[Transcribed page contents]
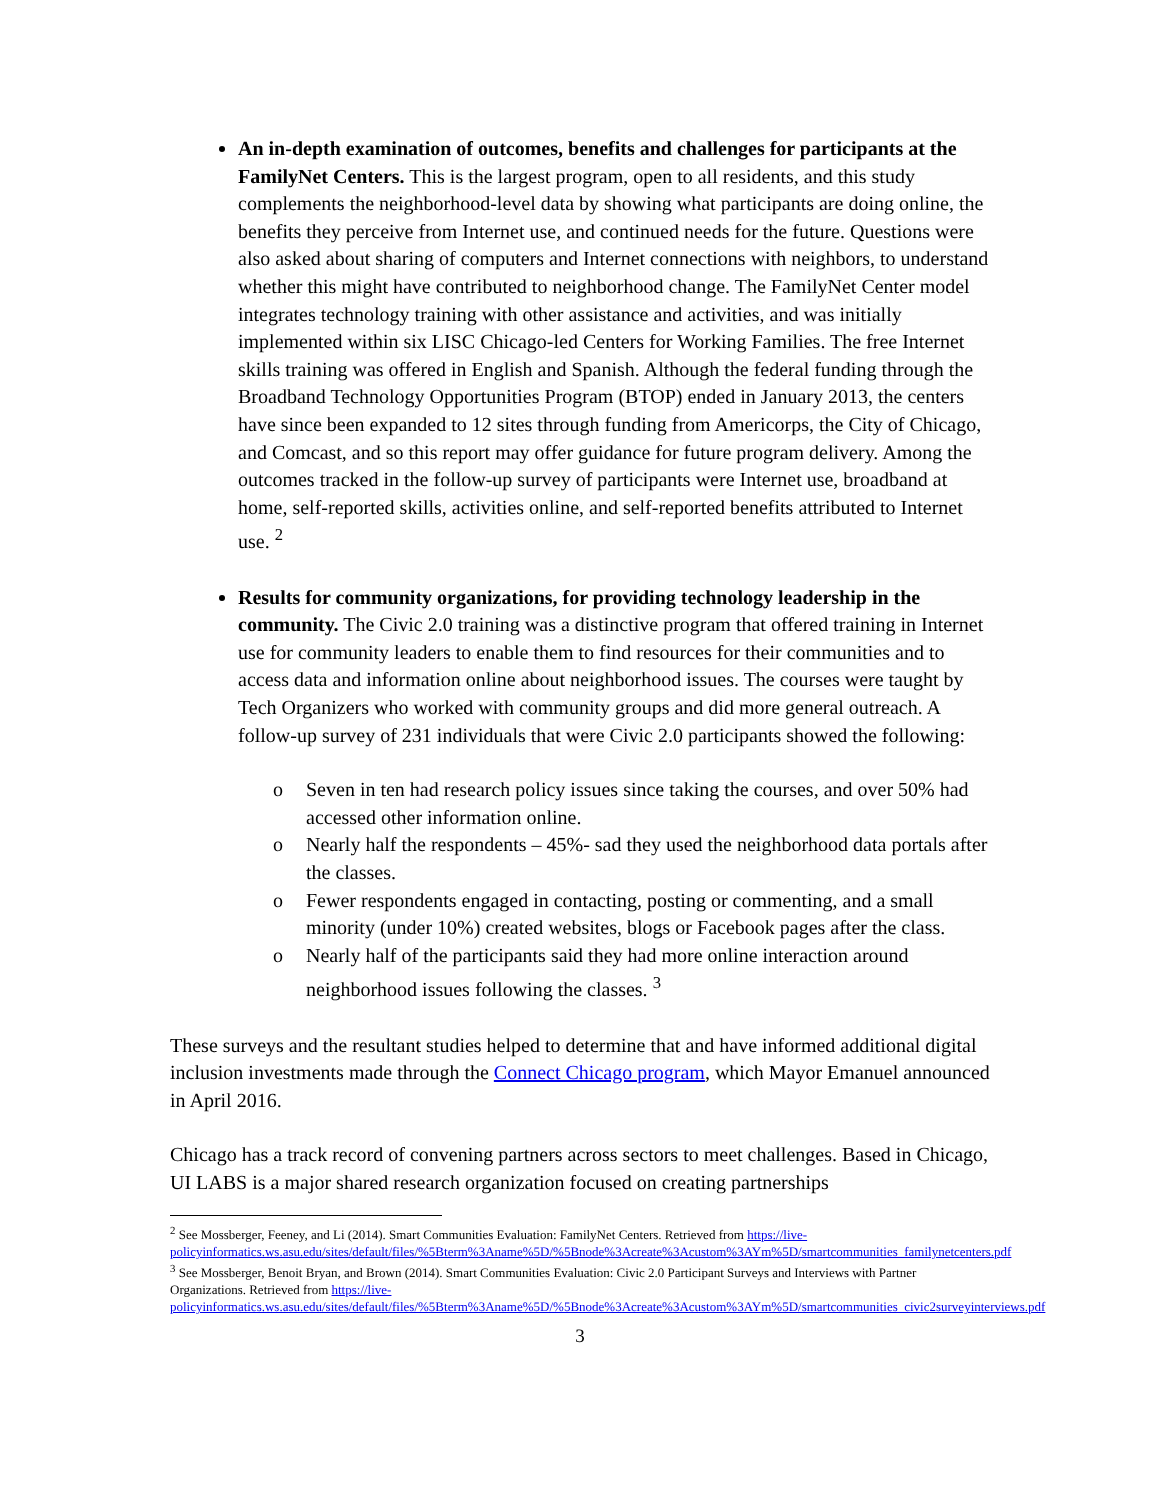An in-depth examination of outcomes, benefits and challenges for participants at the FamilyNet Centers. This is the largest program, open to all residents, and this study complements the neighborhood-level data by showing what participants are doing online, the benefits they perceive from Internet use, and continued needs for the future. Questions were also asked about sharing of computers and Internet connections with neighbors, to understand whether this might have contributed to neighborhood change. The FamilyNet Center model integrates technology training with other assistance and activities, and was initially implemented within six LISC Chicago-led Centers for Working Families. The free Internet skills training was offered in English and Spanish. Although the federal funding through the Broadband Technology Opportunities Program (BTOP) ended in January 2013, the centers have since been expanded to 12 sites through funding from Americorps, the City of Chicago, and Comcast, and so this report may offer guidance for future program delivery. Among the outcomes tracked in the follow-up survey of participants were Internet use, broadband at home, self-reported skills, activities online, and self-reported benefits attributed to Internet use. <sup>2</sup>
Results for community organizations, for providing technology leadership in the community. The Civic 2.0 training was a distinctive program that offered training in Internet use for community leaders to enable them to find resources for their communities and to access data and information online about neighborhood issues. The courses were taught by Tech Organizers who worked with community groups and did more general outreach. A follow-up survey of 231 individuals that were Civic 2.0 participants showed the following:
o Seven in ten had research policy issues since taking the courses, and over 50% had accessed other information online.
o Nearly half the respondents – 45%- sad they used the neighborhood data portals after the classes.
o Fewer respondents engaged in contacting, posting or commenting, and a small minority (under 10%) created websites, blogs or Facebook pages after the class.
o Nearly half of the participants said they had more online interaction around neighborhood issues following the classes. <sup>3</sup>
These surveys and the resultant studies helped to determine that and have informed additional digital inclusion investments made through the Connect Chicago program, which Mayor Emanuel announced in April 2016.
Chicago has a track record of convening partners across sectors to meet challenges. Based in Chicago, UI LABS is a major shared research organization focused on creating partnerships
<sup>2</sup> See Mossberger, Feeney, and Li (2014). Smart Communities Evaluation: FamilyNet Centers. Retrieved from https://live-policyinformatics.ws.asu.edu/sites/default/files/%5Bterm%3Aname%5D/%5Bnode%3Acreate%3Acustom%3AYm%5D/smartcommunities_familynetcenters.pdf
<sup>3</sup> See Mossberger, Benoit Bryan, and Brown (2014). Smart Communities Evaluation: Civic 2.0 Participant Surveys and Interviews with Partner Organizations. Retrieved from https://live-policyinformatics.ws.asu.edu/sites/default/files/%5Bterm%3Aname%5D/%5Bnode%3Acreate%3Acustom%3AYm%5D/smartcommunities_civic2surveyinterviews.pdf
3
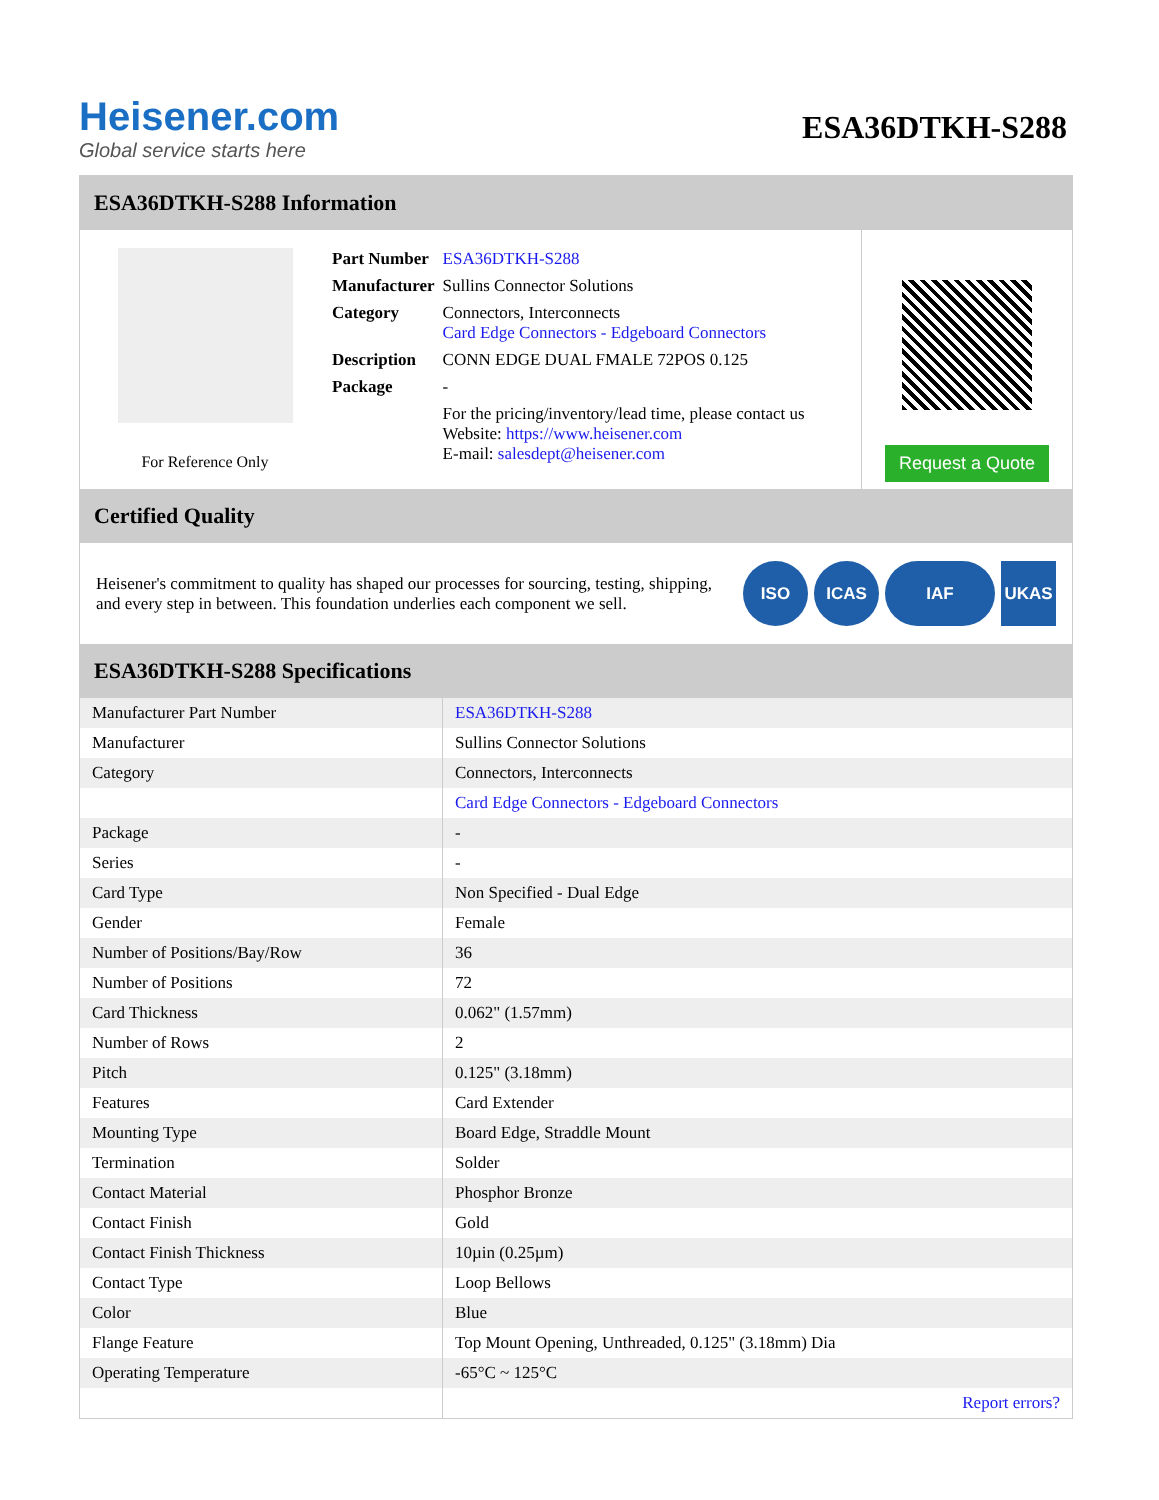Heisener.com
Global service starts here
ESA36DTKH-S288
ESA36DTKH-S288 Information
For Reference Only
| Part Number | ESA36DTKH-S288 |
| Manufacturer | Sullins Connector Solutions |
| Category | Connectors, Interconnects Card Edge Connectors - Edgeboard Connectors |
| Description | CONN EDGE DUAL FMALE 72POS 0.125 |
| Package | - |
| | For the pricing/inventory/lead time, please contact us Website: https://www.heisener.com E-mail: salesdept@heisener.com |
Request a Quote
Certified Quality
Heisener's commitment to quality has shaped our processes for sourcing, testing, shipping, and every step in between. This foundation underlies each component we sell.
ISO ICAS IAF UKAS
ESA36DTKH-S288 Specifications
| Manufacturer Part Number | ESA36DTKH-S288 |
| Manufacturer | Sullins Connector Solutions |
| Category | Connectors, Interconnects |
| | Card Edge Connectors - Edgeboard Connectors |
| Package | - |
| Series | - |
| Card Type | Non Specified - Dual Edge |
| Gender | Female |
| Number of Positions/Bay/Row | 36 |
| Number of Positions | 72 |
| Card Thickness | 0.062" (1.57mm) |
| Number of Rows | 2 |
| Pitch | 0.125" (3.18mm) |
| Features | Card Extender |
| Mounting Type | Board Edge, Straddle Mount |
| Termination | Solder |
| Contact Material | Phosphor Bronze |
| Contact Finish | Gold |
| Contact Finish Thickness | 10µin (0.25µm) |
| Contact Type | Loop Bellows |
| Color | Blue |
| Flange Feature | Top Mount Opening, Unthreaded, 0.125" (3.18mm) Dia |
| Operating Temperature | -65°C ~ 125°C |
| | Report errors? |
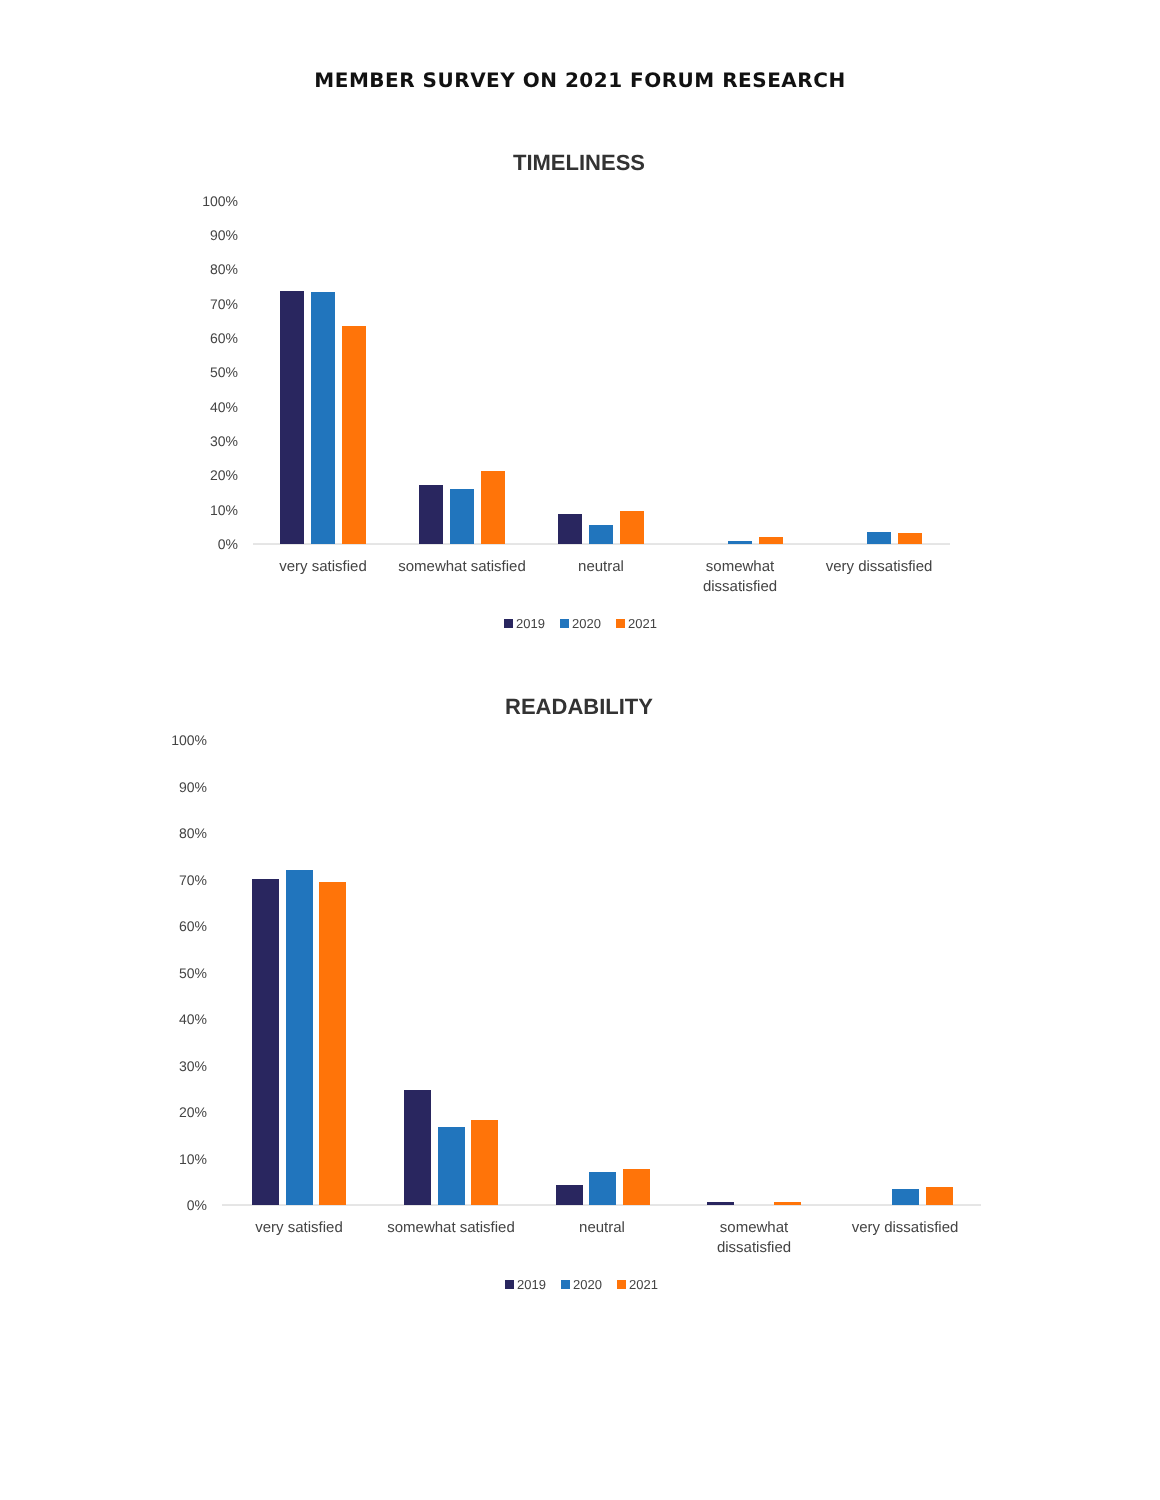MEMBER SURVEY ON 2021 FORUM RESEARCH
TIMELINESS
100%
90%
80%
70%
60%
50%
40%
30%
20%
10%
0%
very satisfied
somewhat satisfied
neutral
somewhat
dissatisfied
very dissatisfied
2019
2020
2021
READABILITY
100%
90%
80%
70%
60%
50%
40%
30%
20%
10%
0%
very satisfied
somewhat satisfied
neutral
somewhat
dissatisfied
very dissatisfied
2019
2020
2021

▶ **Your objective**: The expected answer is an exact copy of the lines from the one containing "Card Extender |" through the last line of the entries above, both included, without pictures.

▶ **Task answer**:
| Features | Card Extender |
| Mounting Type | Board Edge, Straddle Mount |
| Termination | Solder |
| Contact Material | Phosphor Bronze |
| Contact Finish | Gold |
| Contact Finish Thickness | 10µin (0.25µm) |
| Contact Type | Loop Bellows |
| Color | Blue |
| Flange Feature | Top Mount Opening, Unthreaded, 0.125" (3.18mm) Dia |
| Operating Temperature | -65°C ~ 125°C |
| | Report errors? |
MEMBER SURVEY ON 2021 FORUM RESEARCH
TIMELINESS
100%
90%
80%
70%
60%
50%
40%
30%
20%
10%
0%
very satisfied
somewhat satisfied
neutral
somewhat
dissatisfied
very dissatisfied
2019
2020
2021
READABILITY
100%
90%
80%
70%
60%
50%
40%
30%
20%
10%
0%
very satisfied
somewhat satisfied
neutral
somewhat
dissatisfied
very dissatisfied
2019
2020
2021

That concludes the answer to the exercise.